• _GOAL OF THE EXERCISE_: Reproduce every one of the following rows verbatim, keeping each character, the line order, and the line breaks unchanged.

• _INFORMATION SUPPLIED_:
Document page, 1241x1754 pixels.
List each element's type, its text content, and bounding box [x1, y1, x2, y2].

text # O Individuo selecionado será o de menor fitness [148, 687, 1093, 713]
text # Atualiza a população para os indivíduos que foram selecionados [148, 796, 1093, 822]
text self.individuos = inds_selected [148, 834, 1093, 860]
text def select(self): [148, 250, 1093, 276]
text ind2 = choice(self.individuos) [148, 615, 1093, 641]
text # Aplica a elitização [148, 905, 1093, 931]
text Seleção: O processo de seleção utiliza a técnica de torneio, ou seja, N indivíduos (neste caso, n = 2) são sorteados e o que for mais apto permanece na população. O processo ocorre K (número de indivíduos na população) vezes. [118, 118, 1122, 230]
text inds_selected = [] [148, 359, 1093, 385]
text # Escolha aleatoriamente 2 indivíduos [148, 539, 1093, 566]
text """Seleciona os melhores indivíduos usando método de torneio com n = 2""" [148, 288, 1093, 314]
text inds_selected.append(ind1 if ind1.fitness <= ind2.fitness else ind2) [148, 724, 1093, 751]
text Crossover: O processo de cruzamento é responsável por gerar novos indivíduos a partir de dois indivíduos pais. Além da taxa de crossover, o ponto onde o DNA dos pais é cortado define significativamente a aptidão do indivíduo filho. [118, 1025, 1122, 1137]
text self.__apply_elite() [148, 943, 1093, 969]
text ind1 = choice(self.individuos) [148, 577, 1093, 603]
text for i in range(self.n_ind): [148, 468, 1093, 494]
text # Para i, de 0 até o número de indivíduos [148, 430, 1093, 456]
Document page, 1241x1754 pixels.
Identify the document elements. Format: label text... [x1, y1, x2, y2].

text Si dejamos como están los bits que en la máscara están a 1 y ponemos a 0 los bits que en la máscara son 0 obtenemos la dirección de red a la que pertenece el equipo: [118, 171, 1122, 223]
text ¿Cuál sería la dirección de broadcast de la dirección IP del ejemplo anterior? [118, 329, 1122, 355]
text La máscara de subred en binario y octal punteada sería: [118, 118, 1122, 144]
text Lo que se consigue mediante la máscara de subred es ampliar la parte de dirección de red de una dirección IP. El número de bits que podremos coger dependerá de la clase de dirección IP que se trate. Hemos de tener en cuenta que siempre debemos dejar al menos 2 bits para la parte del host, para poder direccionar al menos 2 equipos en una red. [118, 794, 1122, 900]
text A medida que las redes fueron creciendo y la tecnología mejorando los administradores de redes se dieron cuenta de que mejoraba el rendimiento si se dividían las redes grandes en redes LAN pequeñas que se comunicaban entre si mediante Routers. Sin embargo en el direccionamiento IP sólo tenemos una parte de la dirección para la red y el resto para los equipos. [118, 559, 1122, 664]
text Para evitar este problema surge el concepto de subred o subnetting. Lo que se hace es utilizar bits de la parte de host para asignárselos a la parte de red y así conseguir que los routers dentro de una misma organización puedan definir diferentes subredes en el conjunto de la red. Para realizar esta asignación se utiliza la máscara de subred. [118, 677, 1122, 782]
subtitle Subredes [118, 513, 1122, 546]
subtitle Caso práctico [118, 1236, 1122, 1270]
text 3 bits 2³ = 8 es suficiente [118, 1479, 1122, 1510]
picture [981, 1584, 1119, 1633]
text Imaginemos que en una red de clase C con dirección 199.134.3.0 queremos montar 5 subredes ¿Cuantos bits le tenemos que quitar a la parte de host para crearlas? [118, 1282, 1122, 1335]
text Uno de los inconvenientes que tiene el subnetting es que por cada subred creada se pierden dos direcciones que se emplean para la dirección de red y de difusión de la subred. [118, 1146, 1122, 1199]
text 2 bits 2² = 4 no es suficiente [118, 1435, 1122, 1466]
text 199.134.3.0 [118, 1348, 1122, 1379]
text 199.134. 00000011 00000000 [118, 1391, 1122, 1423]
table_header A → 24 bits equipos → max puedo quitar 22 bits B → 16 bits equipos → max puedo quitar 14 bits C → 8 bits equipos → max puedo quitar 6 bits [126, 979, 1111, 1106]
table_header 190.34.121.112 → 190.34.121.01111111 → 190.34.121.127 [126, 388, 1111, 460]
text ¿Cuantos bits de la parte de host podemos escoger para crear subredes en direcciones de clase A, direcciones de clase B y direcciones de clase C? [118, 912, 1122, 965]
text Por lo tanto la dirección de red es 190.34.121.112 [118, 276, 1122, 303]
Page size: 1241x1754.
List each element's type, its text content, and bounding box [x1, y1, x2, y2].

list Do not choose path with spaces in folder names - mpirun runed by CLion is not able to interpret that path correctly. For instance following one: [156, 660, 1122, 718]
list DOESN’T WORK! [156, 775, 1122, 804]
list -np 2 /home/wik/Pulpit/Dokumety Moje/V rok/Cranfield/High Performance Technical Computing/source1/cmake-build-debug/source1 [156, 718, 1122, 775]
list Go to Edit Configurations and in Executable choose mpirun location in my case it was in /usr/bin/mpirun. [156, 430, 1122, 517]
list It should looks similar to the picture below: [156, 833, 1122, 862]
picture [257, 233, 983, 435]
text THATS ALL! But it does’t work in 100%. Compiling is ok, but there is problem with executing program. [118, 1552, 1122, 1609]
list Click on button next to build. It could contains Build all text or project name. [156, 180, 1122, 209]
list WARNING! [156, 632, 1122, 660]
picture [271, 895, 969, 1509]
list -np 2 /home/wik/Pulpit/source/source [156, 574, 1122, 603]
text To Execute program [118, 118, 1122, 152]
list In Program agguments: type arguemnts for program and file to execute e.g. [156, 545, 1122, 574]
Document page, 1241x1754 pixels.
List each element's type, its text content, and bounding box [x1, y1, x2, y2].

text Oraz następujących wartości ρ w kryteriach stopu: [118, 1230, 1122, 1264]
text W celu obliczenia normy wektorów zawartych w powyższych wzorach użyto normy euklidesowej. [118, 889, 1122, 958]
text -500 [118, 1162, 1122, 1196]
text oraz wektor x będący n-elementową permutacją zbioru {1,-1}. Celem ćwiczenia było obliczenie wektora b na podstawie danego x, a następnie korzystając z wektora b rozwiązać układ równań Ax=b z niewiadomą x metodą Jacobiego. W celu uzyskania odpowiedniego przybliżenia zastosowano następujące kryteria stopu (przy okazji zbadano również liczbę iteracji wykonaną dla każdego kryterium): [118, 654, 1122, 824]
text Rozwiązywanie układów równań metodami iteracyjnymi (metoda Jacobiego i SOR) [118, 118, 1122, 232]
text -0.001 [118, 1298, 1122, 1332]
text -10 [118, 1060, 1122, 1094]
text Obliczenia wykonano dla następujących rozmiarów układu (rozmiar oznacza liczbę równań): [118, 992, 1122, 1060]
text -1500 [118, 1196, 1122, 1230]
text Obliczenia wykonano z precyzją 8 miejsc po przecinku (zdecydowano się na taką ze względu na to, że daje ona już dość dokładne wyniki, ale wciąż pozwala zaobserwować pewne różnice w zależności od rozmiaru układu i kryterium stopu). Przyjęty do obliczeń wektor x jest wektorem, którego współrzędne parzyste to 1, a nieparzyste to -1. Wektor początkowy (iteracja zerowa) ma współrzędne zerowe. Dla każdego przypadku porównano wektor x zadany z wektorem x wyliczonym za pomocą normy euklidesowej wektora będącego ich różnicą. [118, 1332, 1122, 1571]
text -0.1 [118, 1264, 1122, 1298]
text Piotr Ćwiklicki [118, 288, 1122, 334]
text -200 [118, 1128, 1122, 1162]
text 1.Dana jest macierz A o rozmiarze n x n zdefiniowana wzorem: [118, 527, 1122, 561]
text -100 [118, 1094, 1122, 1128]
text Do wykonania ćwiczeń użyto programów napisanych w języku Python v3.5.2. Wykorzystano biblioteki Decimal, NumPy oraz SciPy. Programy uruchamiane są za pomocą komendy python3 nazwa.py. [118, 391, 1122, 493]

• _ANSWER TO THIS TASK_:
Document page, 1241x1754 pixels.
List each element's type, its text content, and bounding box [x1, y1, x2, y2].

text # O Individuo selecionado será o de menor fitness [148, 687, 1093, 713]
text # Atualiza a população para os indivíduos que foram selecionados [148, 796, 1093, 822]
text self.individuos = inds_selected [148, 834, 1093, 860]
text def select(self): [148, 250, 1093, 276]
text ind2 = choice(self.individuos) [148, 615, 1093, 641]
text # Aplica a elitização [148, 905, 1093, 931]
text Seleção: O processo de seleção utiliza a técnica de torneio, ou seja, N indivíduos (neste caso, n = 2) são sorteados e o que for mais apto permanece na população. O processo ocorre K (número de indivíduos na população) vezes. [118, 118, 1122, 230]
text inds_selected = [] [148, 359, 1093, 385]
text # Escolha aleatoriamente 2 indivíduos [148, 539, 1093, 566]
text """Seleciona os melhores indivíduos usando método de torneio com n = 2""" [148, 288, 1093, 314]
text inds_selected.append(ind1 if ind1.fitness <= ind2.fitness else ind2) [148, 724, 1093, 751]
text Crossover: O processo de cruzamento é responsável por gerar novos indivíduos a partir de dois indivíduos pais. Além da taxa de crossover, o ponto onde o DNA dos pais é cortado define significativamente a aptidão do indivíduo filho. [118, 1025, 1122, 1137]
text self.__apply_elite() [148, 943, 1093, 969]
text ind1 = choice(self.individuos) [148, 577, 1093, 603]
text for i in range(self.n_ind): [148, 468, 1093, 494]
text # Para i, de 0 até o número de indivíduos [148, 430, 1093, 456]
Document page, 1241x1754 pixels.
Identify the document elements. Format: label text... [x1, y1, x2, y2].

text Si dejamos como están los bits que en la máscara están a 1 y ponemos a 0 los bits que en la máscara son 0 obtenemos la dirección de red a la que pertenece el equipo: [118, 171, 1122, 223]
text ¿Cuál sería la dirección de broadcast de la dirección IP del ejemplo anterior? [118, 329, 1122, 355]
text La máscara de subred en binario y octal punteada sería: [118, 118, 1122, 144]
text Lo que se consigue mediante la máscara de subred es ampliar la parte de dirección de red de una dirección IP. El número de bits que podremos coger dependerá de la clase de dirección IP que se trate. Hemos de tener en cuenta que siempre debemos dejar al menos 2 bits para la parte del host, para poder direccionar al menos 2 equipos en una red. [118, 794, 1122, 900]
text A medida que las redes fueron creciendo y la tecnología mejorando los administradores de redes se dieron cuenta de que mejoraba el rendimiento si se dividían las redes grandes en redes LAN pequeñas que se comunicaban entre si mediante Routers. Sin embargo en el direccionamiento IP sólo tenemos una parte de la dirección para la red y el resto para los equipos. [118, 559, 1122, 664]
text Para evitar este problema surge el concepto de subred o subnetting. Lo que se hace es utilizar bits de la parte de host para asignárselos a la parte de red y así conseguir que los routers dentro de una misma organización puedan definir diferentes subredes en el conjunto de la red. Para realizar esta asignación se utiliza la máscara de subred. [118, 677, 1122, 782]
subtitle Subredes [118, 513, 1122, 546]
subtitle Caso práctico [118, 1236, 1122, 1270]
text 3 bits 2³ = 8 es suficiente [118, 1479, 1122, 1510]
picture [981, 1584, 1119, 1633]
text Imaginemos que en una red de clase C con dirección 199.134.3.0 queremos montar 5 subredes ¿Cuantos bits le tenemos que quitar a la parte de host para crearlas? [118, 1282, 1122, 1335]
text Uno de los inconvenientes que tiene el subnetting es que por cada subred creada se pierden dos direcciones que se emplean para la dirección de red y de difusión de la subred. [118, 1146, 1122, 1199]
text 2 bits 2² = 4 no es suficiente [118, 1435, 1122, 1466]
text 199.134.3.0 [118, 1348, 1122, 1379]
text 199.134. 00000011 00000000 [118, 1391, 1122, 1423]
table_header A → 24 bits equipos → max puedo quitar 22 bits B → 16 bits equipos → max puedo quitar 14 bits C → 8 bits equipos → max puedo quitar 6 bits [126, 979, 1111, 1106]
table_header 190.34.121.112 → 190.34.121.01111111 → 190.34.121.127 [126, 388, 1111, 460]
text ¿Cuantos bits de la parte de host podemos escoger para crear subredes en direcciones de clase A, direcciones de clase B y direcciones de clase C? [118, 912, 1122, 965]
text Por lo tanto la dirección de red es 190.34.121.112 [118, 276, 1122, 303]
Page size: 1241x1754.
List each element's type, its text content, and bounding box [x1, y1, x2, y2].

list Do not choose path with spaces in folder names - mpirun runed by CLion is not able to interpret that path correctly. For instance following one: [156, 660, 1122, 718]
list DOESN’T WORK! [156, 775, 1122, 804]
list -np 2 /home/wik/Pulpit/Dokumety Moje/V rok/Cranfield/High Performance Technical Computing/source1/cmake-build-debug/source1 [156, 718, 1122, 775]
list Go to Edit Configurations and in Executable choose mpirun location in my case it was in /usr/bin/mpirun. [156, 430, 1122, 517]
list It should looks similar to the picture below: [156, 833, 1122, 862]
picture [257, 233, 983, 435]
text THATS ALL! But it does’t work in 100%. Compiling is ok, but there is problem with executing program. [118, 1552, 1122, 1609]
list Click on button next to build. It could contains Build all text or project name. [156, 180, 1122, 209]
list WARNING! [156, 632, 1122, 660]
picture [271, 895, 969, 1509]
list -np 2 /home/wik/Pulpit/source/source [156, 574, 1122, 603]
text To Execute program [118, 118, 1122, 152]
list In Program agguments: type arguemnts for program and file to execute e.g. [156, 545, 1122, 574]
Document page, 1241x1754 pixels.
List each element's type, its text content, and bounding box [x1, y1, x2, y2].

text Oraz następujących wartości ρ w kryteriach stopu: [118, 1230, 1122, 1264]
text W celu obliczenia normy wektorów zawartych w powyższych wzorach użyto normy euklidesowej. [118, 889, 1122, 958]
text -500 [118, 1162, 1122, 1196]
text oraz wektor x będący n-elementową permutacją zbioru {1,-1}. Celem ćwiczenia było obliczenie wektora b na podstawie danego x, a następnie korzystając z wektora b rozwiązać układ równań Ax=b z niewiadomą x metodą Jacobiego. W celu uzyskania odpowiedniego przybliżenia zastosowano następujące kryteria stopu (przy okazji zbadano również liczbę iteracji wykonaną dla każdego kryterium): [118, 654, 1122, 824]
text Rozwiązywanie układów równań metodami iteracyjnymi (metoda Jacobiego i SOR) [118, 118, 1122, 232]
text -0.001 [118, 1298, 1122, 1332]
text -10 [118, 1060, 1122, 1094]
text Obliczenia wykonano dla następujących rozmiarów układu (rozmiar oznacza liczbę równań): [118, 992, 1122, 1060]
text -1500 [118, 1196, 1122, 1230]
text Obliczenia wykonano z precyzją 8 miejsc po przecinku (zdecydowano się na taką ze względu na to, że daje ona już dość dokładne wyniki, ale wciąż pozwala zaobserwować pewne różnice w zależności od rozmiaru układu i kryterium stopu). Przyjęty do obliczeń wektor x jest wektorem, którego współrzędne parzyste to 1, a nieparzyste to -1. Wektor początkowy (iteracja zerowa) ma współrzędne zerowe. Dla każdego przypadku porównano wektor x zadany z wektorem x wyliczonym za pomocą normy euklidesowej wektora będącego ich różnicą. [118, 1332, 1122, 1571]
text -0.1 [118, 1264, 1122, 1298]
text Piotr Ćwiklicki [118, 288, 1122, 334]
text -200 [118, 1128, 1122, 1162]
text 1.Dana jest macierz A o rozmiarze n x n zdefiniowana wzorem: [118, 527, 1122, 561]
text -100 [118, 1094, 1122, 1128]
text Do wykonania ćwiczeń użyto programów napisanych w języku Python v3.5.2. Wykorzystano biblioteki Decimal, NumPy oraz SciPy. Programy uruchamiane są za pomocą komendy python3 nazwa.py. [118, 391, 1122, 493]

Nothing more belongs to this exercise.